James, one of his old friends from Sector, had described this as a country road; and sure enough, there were whitewashed cottages—mostly burned out and empty—and barns, ditto, and the very decayed bones of cows, and overgrown pastures swarming with rabbits and separated by low stone walls. Dieter clenched his fists as they went airborne again. To him it looked like a cow path and felt like a rack.

Over the hill behind them came one of Skynet's machines, the heavy drone of its turbines filling the air like a gigantic malignant wasp. It was an air-ducted" flying firing platform, shaped like an X. Originally it had six missiles racked on either side of the center of the X, and from that center an almost continuous stream of bullets had come. Heavy caliber from the effect they'd had on the Rover and their surroundings. It was sheer luck that the missiles hadn't gotten them.

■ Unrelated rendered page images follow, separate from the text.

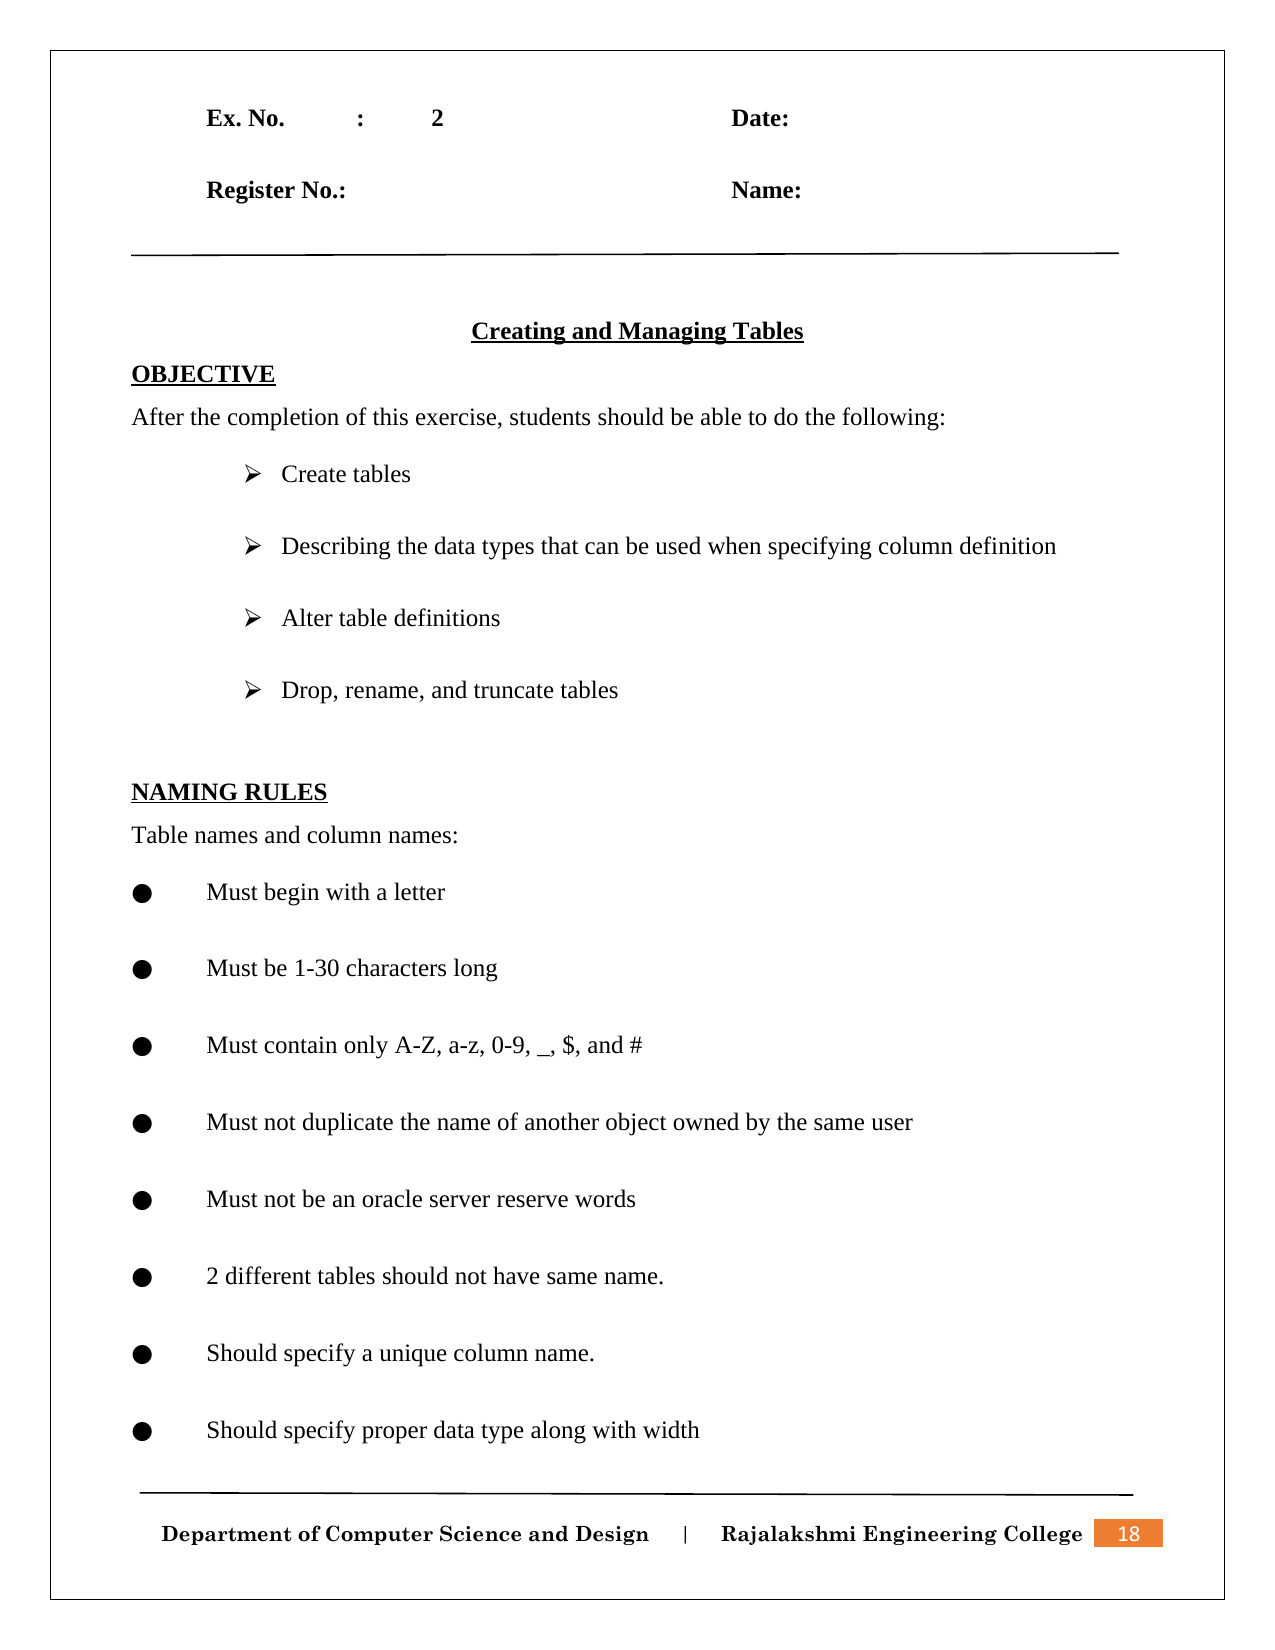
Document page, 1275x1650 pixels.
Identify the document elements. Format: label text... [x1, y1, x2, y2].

list Must not be an oracle server reserve words [131, 1170, 1144, 1222]
list Drop, rename, and truncate tables [244, 662, 1144, 713]
list 2 different tables should not have same name. [131, 1247, 1144, 1298]
list Must begin with a letter [131, 863, 1144, 914]
list Alter table definitions [244, 589, 1144, 641]
text Ex. No. : 2 Date: [131, 103, 1144, 132]
text Register No.: Name: [131, 175, 1144, 204]
list Must be 1-30 characters long [131, 940, 1144, 991]
text Table names and column names: [131, 820, 1144, 848]
text Creating and Managing Tables [131, 316, 1144, 345]
text NAMING RULES [131, 777, 1144, 805]
list Should specify proper data type along with width [131, 1401, 1144, 1452]
text After the completion of this exercise, students should be able to do the following: [131, 402, 1144, 431]
list Should specify a unique column name. [131, 1324, 1144, 1375]
list Describing the data types that can be used when specifying column definition [244, 518, 1144, 569]
list Must not duplicate the name of another object owned by the same user [131, 1093, 1144, 1145]
list Must contain only A-Z, a-z, 0-9, _, $, and # [131, 1017, 1144, 1068]
list Create tables [244, 446, 1144, 497]
text OBJECTIVE [131, 359, 1144, 388]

Or maybe it was Mick Mulcahey's mad driving.

"We've got to do something about that bastard," James said.

He yanked a padded blanket off a Stinger light antiaircraft missile. "You're going to have to stop, Mick."

"For God's sake, James, you couldn't hit the broad side of a barn with one of those," Dieter complained.

"What're you talkin' about?" the Sector agent asked. "All you do is aim and click."

"It's your aim I'm worried about," the Austrian said.

"You wanna do it?" James asked shortly.

"Yeah," Dieter said. "Let me out beside that wall," he said to Mulcahey.

"You sure you can do this?" James said, looking at the big man's leg.

Dieter stretched a hand out for the weapon. "Of course I am,"

he said. "I'd bet my life on it."

"Mine, too," the agent said, and handed it over.

The Rover came to a halt in a spray of dirt and gravel and Dieter rolled out, sheltering behind the wall as the car took off.

The flying platform hesitated for a moment, no doubt looking for a reason the car had stopped, then it continued on its way. As soon as it began moving again, Dieter came up from behind the wall and fired.

It tipped to evade the missile, but not quite quickly enough.

An orange sphere of fire sent one of its thrusters spinning in fragments that glittered in the watery sunshine sending it whirling out of control to crash into the hillside.

Dieter ducked down behind the wall again as a huge fireball painted the hillside and sent shrapnel whickering through the air; whatever the fuel was, it was volatile. Then he rose and watched it burn, leaning against the wall to take the weight off his wounded leg. It would have been good if the thing had left something intact for them to study. A final explosion put paid to that thought.